## Exercise details
Copy everything in the listing from the line containing "Sindicato dos Corretores" down to the line containing "STORE LOCATOR", both of those lines included. Leave the pictures out of your copy.
■ ■ ■ ■ ■ ■ ■
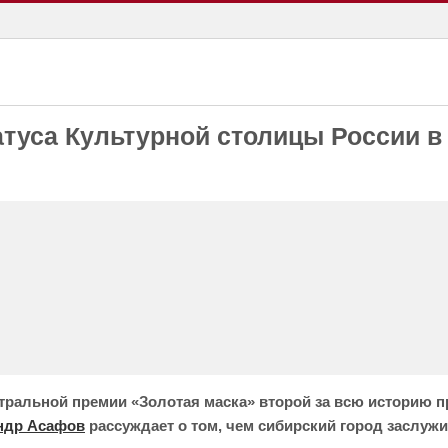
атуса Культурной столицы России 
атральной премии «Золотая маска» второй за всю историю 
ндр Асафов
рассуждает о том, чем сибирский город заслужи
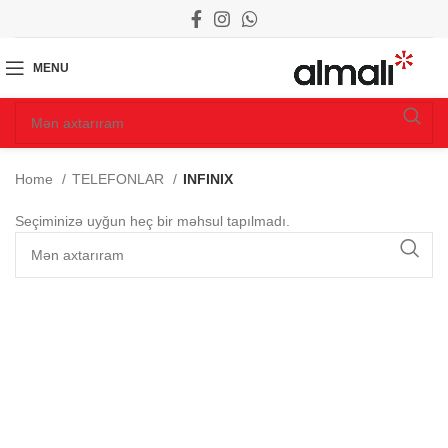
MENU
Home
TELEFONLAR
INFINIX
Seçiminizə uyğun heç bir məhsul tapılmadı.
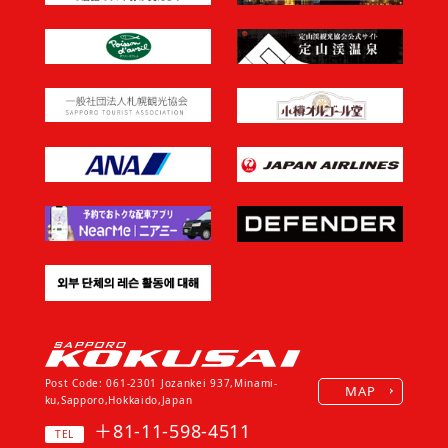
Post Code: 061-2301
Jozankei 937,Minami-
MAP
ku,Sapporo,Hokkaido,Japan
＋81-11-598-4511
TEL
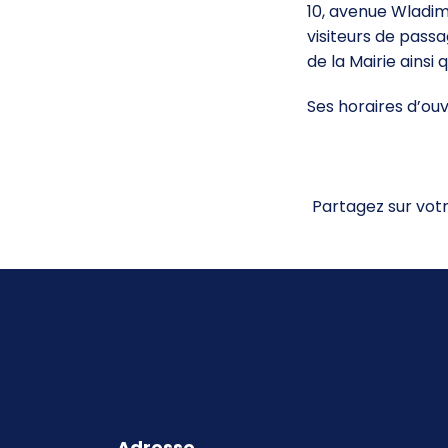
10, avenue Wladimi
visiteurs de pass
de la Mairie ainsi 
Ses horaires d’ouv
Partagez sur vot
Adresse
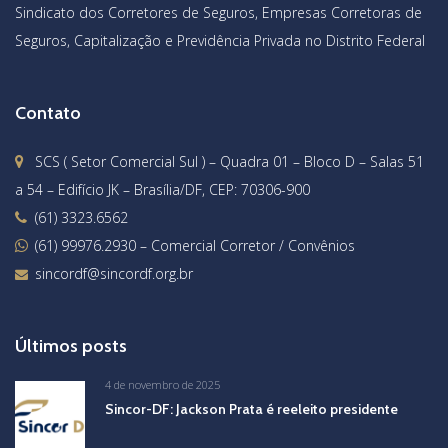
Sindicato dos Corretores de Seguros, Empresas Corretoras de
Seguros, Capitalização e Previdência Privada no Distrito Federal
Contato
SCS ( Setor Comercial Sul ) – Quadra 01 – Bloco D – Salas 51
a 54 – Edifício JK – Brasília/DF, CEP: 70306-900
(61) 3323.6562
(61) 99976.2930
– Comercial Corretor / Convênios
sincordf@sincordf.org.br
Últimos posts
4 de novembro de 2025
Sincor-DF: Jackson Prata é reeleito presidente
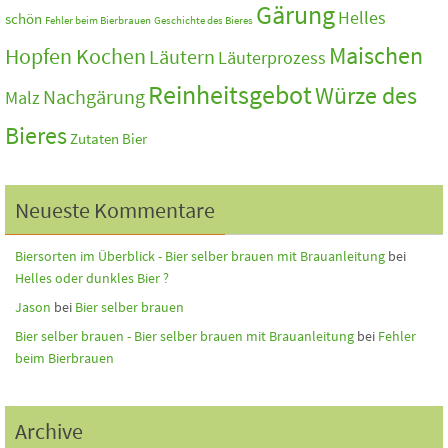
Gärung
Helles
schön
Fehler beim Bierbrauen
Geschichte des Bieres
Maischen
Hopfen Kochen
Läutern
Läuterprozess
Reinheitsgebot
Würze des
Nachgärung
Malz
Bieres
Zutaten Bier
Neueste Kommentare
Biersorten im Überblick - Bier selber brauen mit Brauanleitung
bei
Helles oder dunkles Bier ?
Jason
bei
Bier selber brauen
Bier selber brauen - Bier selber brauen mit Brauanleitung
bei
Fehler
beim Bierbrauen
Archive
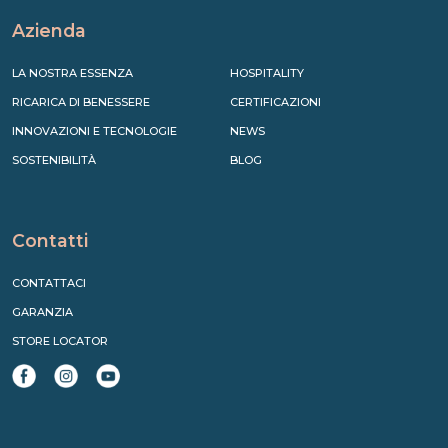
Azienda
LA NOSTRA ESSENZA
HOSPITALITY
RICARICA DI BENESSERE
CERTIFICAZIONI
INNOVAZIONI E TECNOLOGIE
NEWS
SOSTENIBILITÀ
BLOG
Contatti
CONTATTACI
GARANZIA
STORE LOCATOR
■ ■ ■ ■ ■ ■ ■
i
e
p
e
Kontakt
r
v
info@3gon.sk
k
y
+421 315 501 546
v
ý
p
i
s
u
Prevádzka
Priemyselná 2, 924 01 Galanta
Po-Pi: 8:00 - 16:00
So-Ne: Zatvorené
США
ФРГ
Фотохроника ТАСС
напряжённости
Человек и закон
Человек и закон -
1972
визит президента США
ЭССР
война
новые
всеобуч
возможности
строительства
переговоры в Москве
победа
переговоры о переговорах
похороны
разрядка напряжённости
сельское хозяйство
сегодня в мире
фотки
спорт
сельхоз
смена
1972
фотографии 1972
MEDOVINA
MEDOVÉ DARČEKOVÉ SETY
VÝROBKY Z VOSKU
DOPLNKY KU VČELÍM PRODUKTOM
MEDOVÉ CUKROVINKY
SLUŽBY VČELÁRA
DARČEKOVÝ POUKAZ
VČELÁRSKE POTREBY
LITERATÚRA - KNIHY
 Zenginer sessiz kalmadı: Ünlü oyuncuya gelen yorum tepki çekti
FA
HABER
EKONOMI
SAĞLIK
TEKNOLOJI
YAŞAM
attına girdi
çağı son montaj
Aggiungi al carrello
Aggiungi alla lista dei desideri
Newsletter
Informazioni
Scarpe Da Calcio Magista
■ ■ ■ ■ ■ ■ ■
## Response to the task
Sindicato dos Corretores de Seguros, Empresas Corretoras de
Seguros, Capitalização e Previdência Privada no Distrito Federal
Contato
SCS ( Setor Comercial Sul ) – Quadra 01 – Bloco D – Salas 51
a 54 – Edifício JK – Brasília/DF, CEP: 70306-900
(61) 3323.6562
(61) 99976.2930
– Comercial Corretor / Convênios
sincordf@sincordf.org.br
Últimos posts
4 de novembro de 2025
Sincor-DF: Jackson Prata é reeleito presidente
Gärung
Helles
schön
Fehler beim Bierbrauen
Geschichte des Bieres
Maischen
Hopfen Kochen
Läutern
Läuterprozess
Reinheitsgebot
Würze des
Nachgärung
Malz
Bieres
Zutaten Bier
Neueste Kommentare
Biersorten im Überblick - Bier selber brauen mit Brauanleitung
bei
Helles oder dunkles Bier ?
Jason
bei
Bier selber brauen
Bier selber brauen - Bier selber brauen mit Brauanleitung
bei
Fehler
beim Bierbrauen
Archive
Azienda
LA NOSTRA ESSENZA
HOSPITALITY
RICARICA DI BENESSERE
CERTIFICAZIONI
INNOVAZIONI E TECNOLOGIE
NEWS
SOSTENIBILITÀ
BLOG
Contatti
CONTATTACI
GARANZIA
STORE LOCATOR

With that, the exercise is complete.